Extend the mailing-list message about releasing Tika 1.11 by writing what comes after its last line.

EXTRACT PROVIDED START

I’m not so keen on fundamentally changing the organization of
Tika until 2.x. This seems like a major change to me in the
way people expect to consume Tika.

Can we:

1. Release a 1.11 that doesn’t include these types of changes
2. After 1.11, change trunk to be 2.0-SNAPSHOT and work those
types of issues there?

Cheers,
Chris

++++++++++++++++++++++++++++++++++++++++++++++++++++++++++++++++++
Chris Mattmann, Ph.D.
Chief Architect
Instrument Software and Science Data Systems Section (398)
NASA Jet Propulsion Laboratory Pasadena, CA 91109 USA
Office: 168-519, Mailstop: 168-527
Email: [email protected]
WWW:  http://sunset.usc.edu/~mattmann/
++++++++++++++++++++++++++++++++++++++++++++++++++++++++++++++++++
Adjunct Associate Professor, Computer Science Department
University of Southern California, Los Angeles, CA 90089 USA
++++++++++++++++++++++++++++++++++++++++++++++++++++++++++++++++++





-----Original Message-----
From: Yaniv Kunda <[email protected]>
Reply-To: "[email protected]" <[email protected]>
Date: Wednesday, September 23, 2015 at 9:30 AM
To: "[email protected]" <[email protected]>
Subject: Re: [DISCUSS] Release Tika 1.11?

>+1 for the uber jar!
>
>Regarding jdk7 issues, I have a few more I will create and patch later
>tonight - I'll post a list of issues as well.

EXTRACT PROVIDED END
INPUT DATA START

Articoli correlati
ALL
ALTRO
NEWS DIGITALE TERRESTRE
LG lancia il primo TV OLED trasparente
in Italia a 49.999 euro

INPUT DATA END
INPUT DATA START

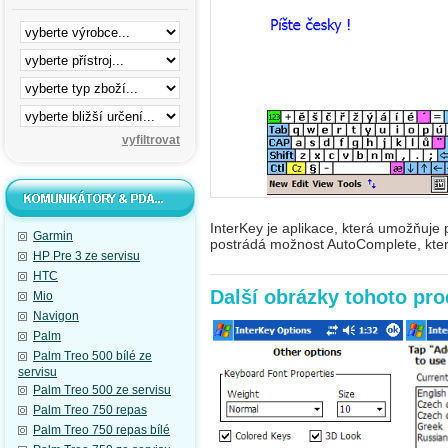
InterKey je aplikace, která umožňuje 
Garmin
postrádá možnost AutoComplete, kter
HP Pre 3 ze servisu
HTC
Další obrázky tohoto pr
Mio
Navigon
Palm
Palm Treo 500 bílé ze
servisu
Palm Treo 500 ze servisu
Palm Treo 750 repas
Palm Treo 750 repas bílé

INPUT DATA END

### WRITTEN RESPONSE
>On Sep 23, 2015 5:26 PM, "Konstantin Gribov" <[email protected]> wrote:
>
>> Tim, was your check for File#getName done manually or it's present in
>>tests
>> somehow? If it's present in tests we can check it on major platforms (I
>>can
>> test on linux, win xp and maybe on macosx) with different jdks.
>>
>> In case commons-io doesn't support ':' as file separator we can have
>>simple
>> utility class in Tika or send them a patch for it.
>>
>> I think, we can rethink Tika packaging in 1.11/1.12 and produce these
>> artifacts:
>> - tika-core w/ dependency on commons-io (and deprecate most of
>>o.a.tika.io
>> ,
>> forwarding calls to jdk or commons-io),
>> - tika-core-uber w/ shaded commons-io (rename and drop all things
>> unnecessary for o.a.tika.io),
>> - sliced tika-parsers-* as Bob suggested earlier,
>> - tika-parsers jar w/ all tika-parsers-* parts (for compatibility),
>> - other tika-* artifacts (like tika-server, tika-app etc).
>>
>> One who needs tika-core without dependencies would use tika-core-uber
>> instead of it, all others, who prefer using maven/ivy/gradle/sbt/lein
>>will
>> depend on tika-core.
>> And we can drop o.a.tika.io in 2.0.
>>
>> Also, I'll take a look at unresolved jdk7 issues/patches today.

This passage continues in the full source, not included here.